Dataset excerpts

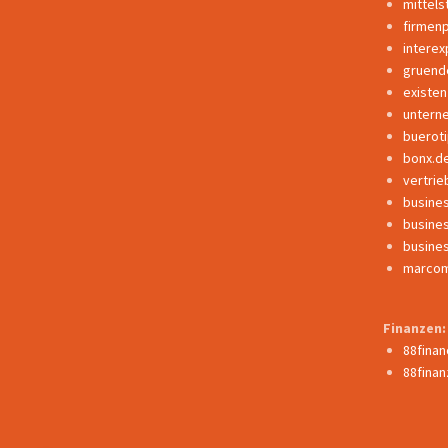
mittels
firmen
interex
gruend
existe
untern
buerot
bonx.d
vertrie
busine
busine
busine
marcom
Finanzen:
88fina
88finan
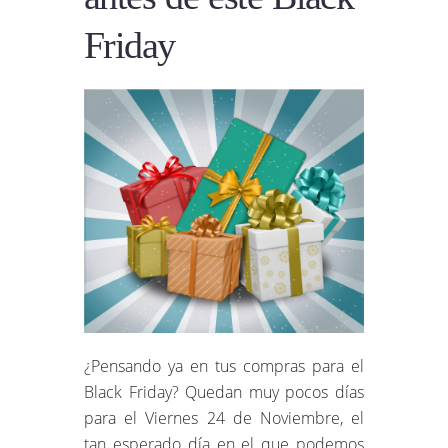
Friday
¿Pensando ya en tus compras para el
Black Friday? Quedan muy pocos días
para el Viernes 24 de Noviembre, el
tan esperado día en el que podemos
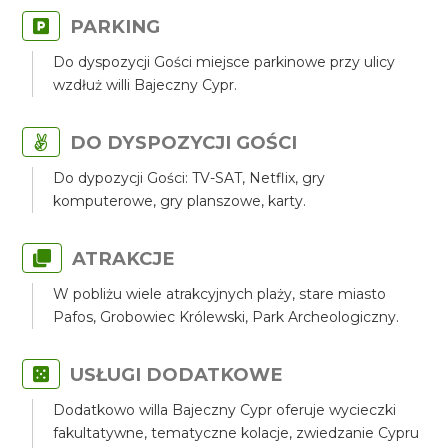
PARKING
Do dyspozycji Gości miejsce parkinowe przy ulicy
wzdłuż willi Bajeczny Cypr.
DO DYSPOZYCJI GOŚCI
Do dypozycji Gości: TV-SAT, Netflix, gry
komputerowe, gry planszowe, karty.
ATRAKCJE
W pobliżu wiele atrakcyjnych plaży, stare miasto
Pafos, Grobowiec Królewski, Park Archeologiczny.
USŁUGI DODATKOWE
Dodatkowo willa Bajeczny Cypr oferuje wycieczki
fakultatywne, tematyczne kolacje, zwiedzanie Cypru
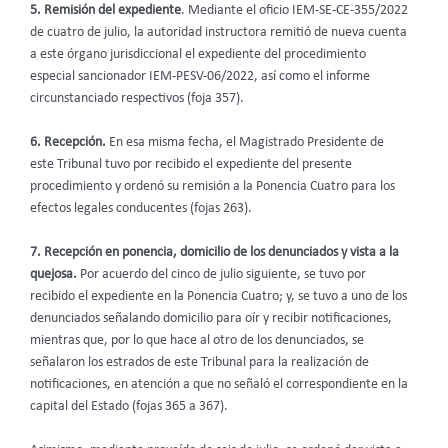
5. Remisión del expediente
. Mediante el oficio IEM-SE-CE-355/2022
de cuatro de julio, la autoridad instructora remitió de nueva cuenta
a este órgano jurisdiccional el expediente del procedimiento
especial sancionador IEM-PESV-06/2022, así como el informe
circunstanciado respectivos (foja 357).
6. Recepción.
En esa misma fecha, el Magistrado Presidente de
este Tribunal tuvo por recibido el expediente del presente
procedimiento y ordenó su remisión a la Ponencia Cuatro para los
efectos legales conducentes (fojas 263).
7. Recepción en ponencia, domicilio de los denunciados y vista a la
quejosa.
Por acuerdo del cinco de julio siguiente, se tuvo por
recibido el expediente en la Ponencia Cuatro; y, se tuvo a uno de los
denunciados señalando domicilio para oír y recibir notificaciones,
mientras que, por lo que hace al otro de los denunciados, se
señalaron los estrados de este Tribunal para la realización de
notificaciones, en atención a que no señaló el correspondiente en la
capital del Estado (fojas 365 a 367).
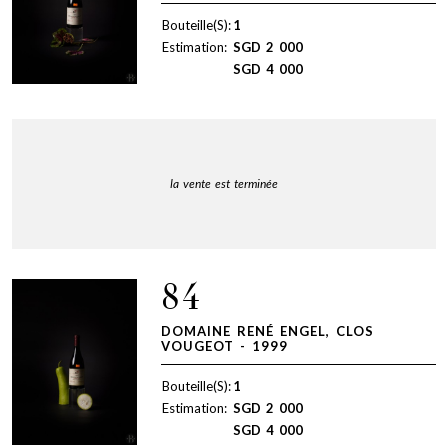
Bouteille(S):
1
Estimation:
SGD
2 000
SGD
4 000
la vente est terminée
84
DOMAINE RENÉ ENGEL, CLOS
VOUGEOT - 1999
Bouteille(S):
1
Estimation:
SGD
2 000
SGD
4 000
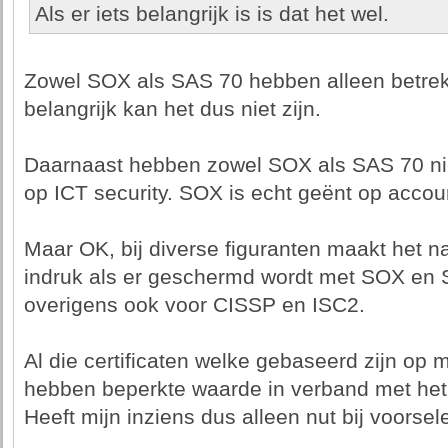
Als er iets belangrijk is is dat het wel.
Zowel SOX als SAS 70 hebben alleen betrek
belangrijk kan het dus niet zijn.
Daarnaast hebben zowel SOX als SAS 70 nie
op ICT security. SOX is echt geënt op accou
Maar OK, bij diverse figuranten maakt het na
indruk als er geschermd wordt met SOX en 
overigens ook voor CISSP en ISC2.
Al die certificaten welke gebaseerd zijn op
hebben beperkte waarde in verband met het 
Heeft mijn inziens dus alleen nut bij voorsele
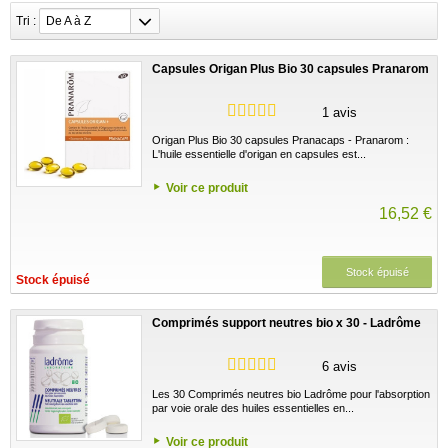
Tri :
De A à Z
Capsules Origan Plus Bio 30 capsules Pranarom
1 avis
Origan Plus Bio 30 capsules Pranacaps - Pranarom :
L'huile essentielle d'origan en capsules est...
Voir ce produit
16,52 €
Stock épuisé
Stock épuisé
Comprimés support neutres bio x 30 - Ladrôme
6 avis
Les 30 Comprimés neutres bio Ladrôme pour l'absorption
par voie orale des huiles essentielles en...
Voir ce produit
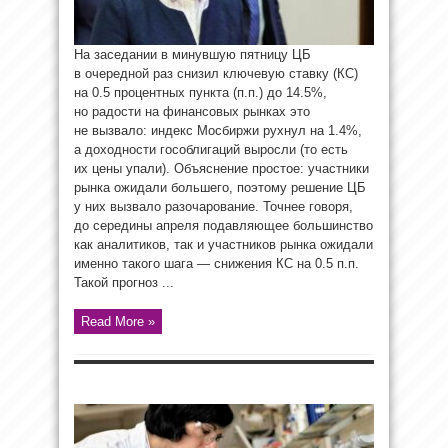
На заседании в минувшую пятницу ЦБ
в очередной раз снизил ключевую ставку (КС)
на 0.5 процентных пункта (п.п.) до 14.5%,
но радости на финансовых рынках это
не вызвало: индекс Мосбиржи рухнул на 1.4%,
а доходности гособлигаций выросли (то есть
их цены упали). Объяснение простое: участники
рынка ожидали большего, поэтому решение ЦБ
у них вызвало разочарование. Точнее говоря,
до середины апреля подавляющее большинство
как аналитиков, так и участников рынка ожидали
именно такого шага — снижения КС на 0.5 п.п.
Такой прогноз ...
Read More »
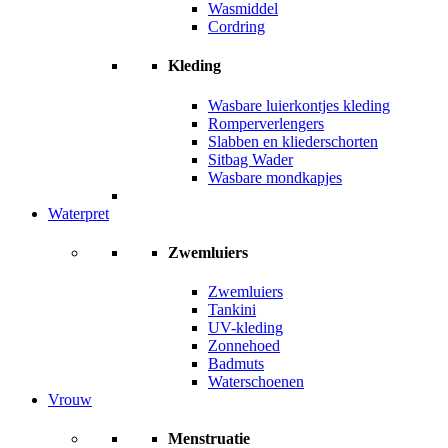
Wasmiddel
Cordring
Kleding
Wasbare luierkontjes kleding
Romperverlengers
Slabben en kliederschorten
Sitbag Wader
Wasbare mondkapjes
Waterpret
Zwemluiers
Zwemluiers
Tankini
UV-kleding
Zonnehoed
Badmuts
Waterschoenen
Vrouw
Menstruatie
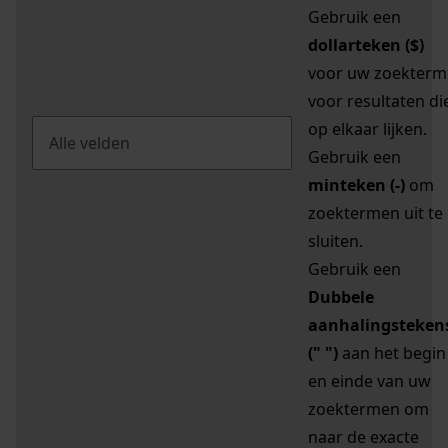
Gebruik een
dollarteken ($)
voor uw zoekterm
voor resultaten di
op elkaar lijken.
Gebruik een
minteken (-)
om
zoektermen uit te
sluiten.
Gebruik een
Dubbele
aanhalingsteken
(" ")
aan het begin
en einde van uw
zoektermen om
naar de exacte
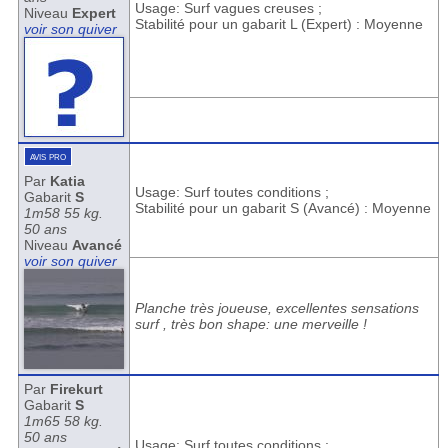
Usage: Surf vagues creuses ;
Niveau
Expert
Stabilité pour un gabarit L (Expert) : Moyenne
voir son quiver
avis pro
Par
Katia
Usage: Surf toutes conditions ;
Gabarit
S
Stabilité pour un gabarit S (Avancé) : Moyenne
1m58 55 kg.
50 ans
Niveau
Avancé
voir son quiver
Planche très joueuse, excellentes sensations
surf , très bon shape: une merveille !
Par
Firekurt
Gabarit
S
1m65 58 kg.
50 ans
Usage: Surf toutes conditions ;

Work to complete
Transcribe everything above exactly. Do not include the pictures.

Output of the task
mittels
firmen
interex
gruend
existe
untern
buerot
bonx.d
vertrie
busine
busine
busine
marcom
Finanzen:
88fina
88finan
Friday
¿Pensando ya en tus compras para el
Black Friday? Quedan muy pocos días
para el Viernes 24 de Noviembre, el
tan esperado día en el que podemos
PARKING
Do dyspozycji Gości miejsce parkinowe przy ulicy
wzdłuż willi Bajeczny Cypr.
DO DYSPOZYCJI GOŚCI
Do dypozycji Gości: TV-SAT, Netflix, gry
komputerowe, gry planszowe, karty.
ATRAKCJE
W pobliżu wiele atrakcyjnych plaży, stare miasto
Pafos, Grobowiec Królewski, Park Archeologiczny.
USŁUGI DODATKOWE
Dodatkowo willa Bajeczny Cypr oferuje wycieczki
fakultatywne, tematyczne kolacje, zwiedzanie Cypru
5. Remisión del expediente
. Mediante el oficio IEM-SE-CE-355/2022
de cuatro de julio, la autoridad instructora remitió de nueva cuenta
a este órgano jurisdiccional el expediente del procedimiento
especial sancionador IEM-PESV-06/2022, así como el informe
circunstanciado respectivos (foja 357).
6. Recepción.
En esa misma fecha, el Magistrado Presidente de
este Tribunal tuvo por recibido el expediente del presente
procedimiento y ordenó su remisión a la Ponencia Cuatro para los
efectos legales conducentes (fojas 263).
7. Recepción en ponencia, domicilio de los denunciados y vista a la
quejosa.
Por acuerdo del cinco de julio siguiente, se tuvo por
recibido el expediente en la Ponencia Cuatro; y, se tuvo a uno de los
denunciados señalando domicilio para oír y recibir notificaciones,
mientras que, por lo que hace al otro de los denunciados, se
señalaron los estrados de este Tribunal para la realización de
notificaciones, en atención a que no señaló el correspondiente en la
capital del Estado (fojas 365 a 367).
Bouteille(S):
1
Estimation:
SGD
2 000
SGD
4 000
la vente est terminée
84
DOMAINE RENÉ ENGEL, CLOS
VOUGEOT - 1999
Bouteille(S):
1
Estimation:
SGD
2 000
SGD
4 000
Als er iets belangrijk is is dat het wel.
Zowel SOX als SAS 70 hebben alleen betrek
belangrijk kan het dus niet zijn.
Daarnaast hebben zowel SOX als SAS 70 nie
op ICT security. SOX is echt geënt op accou
Maar OK, bij diverse figuranten maakt het na
indruk als er geschermd wordt met SOX en 
overigens ook voor CISSP en ISC2.
Al die certificaten welke gebaseerd zijn op
hebben beperkte waarde in verband met het 
Heeft mijn inziens dus alleen nut bij voorsele
Tri :
De A à Z
Capsules Origan Plus Bio 30 capsules Pranarom
1 avis
Origan Plus Bio 30 capsules Pranacaps - Pranarom :
L'huile essentielle d'origan en capsules est...
Voir ce produit
16,52 €
Stock épuisé
Stock épuisé
Comprimés support neutres bio x 30 - Ladrôme
6 avis
Les 30 Comprimés neutres bio Ladrôme pour l'absorption
par voie orale des huiles essentielles en...
Voir ce produit
На заседании в минувшую пятницу ЦБ
в очередной раз снизил ключевую ставку (КС)
на 0.5 процентных пункта (п.п.) до 14.5%,
но радости на финансовых рынках это
не вызвало: индекс Мосбиржи рухнул на 1.4%,
а доходности гособлигаций выросли (то есть
их цены упали). Объяснение простое: участники
рынка ожидали большего, поэтому решение ЦБ
у них вызвало разочарование. Точнее говоря,
до середины апреля подавляющее большинство
как аналитиков, так и участников рынка ожидали
именно такого шага — снижения КС на 0.5 п.п.
Такой прогноз ...
Read More »
Wasmiddel
Cordring
Kleding
Wasbare luierkontjes kleding
Romperverlengers
Slabben en kliederschorten
Sitbag Wader
Wasbare mondkapjes
Waterpret
Zwemluiers
Zwemluiers
Tankini
UV-kleding
Zonnehoed
Badmuts
Waterschoenen
Vrouw
Menstruatie
Gebruik een
dollarteken ($)
voor uw zoekterm
voor resultaten di
op elkaar lijken.
Gebruik een
minteken (-)
om
zoektermen uit te
sluiten.
Gebruik een
Dubbele
aanhalingsteken
(" ")
aan het begin
en einde van uw
zoektermen om
naar de exacte
Usage: Surf vagues creuses ;
Niveau
Expert
Stabilité pour un gabarit L (Expert) : Moyenne
voir son quiver
avis pro
Par
Katia
Usage: Surf toutes conditions ;
Gabarit
S
Stabilité pour un gabarit S (Avancé) : Moyenne
1m58 55 kg.
50 ans
Niveau
Avancé
voir son quiver
Planche très joueuse, excellentes sensations
surf , très bon shape: une merveille !
Par
Firekurt
Gabarit
S
1m65 58 kg.
50 ans
Usage: Surf toutes conditions ;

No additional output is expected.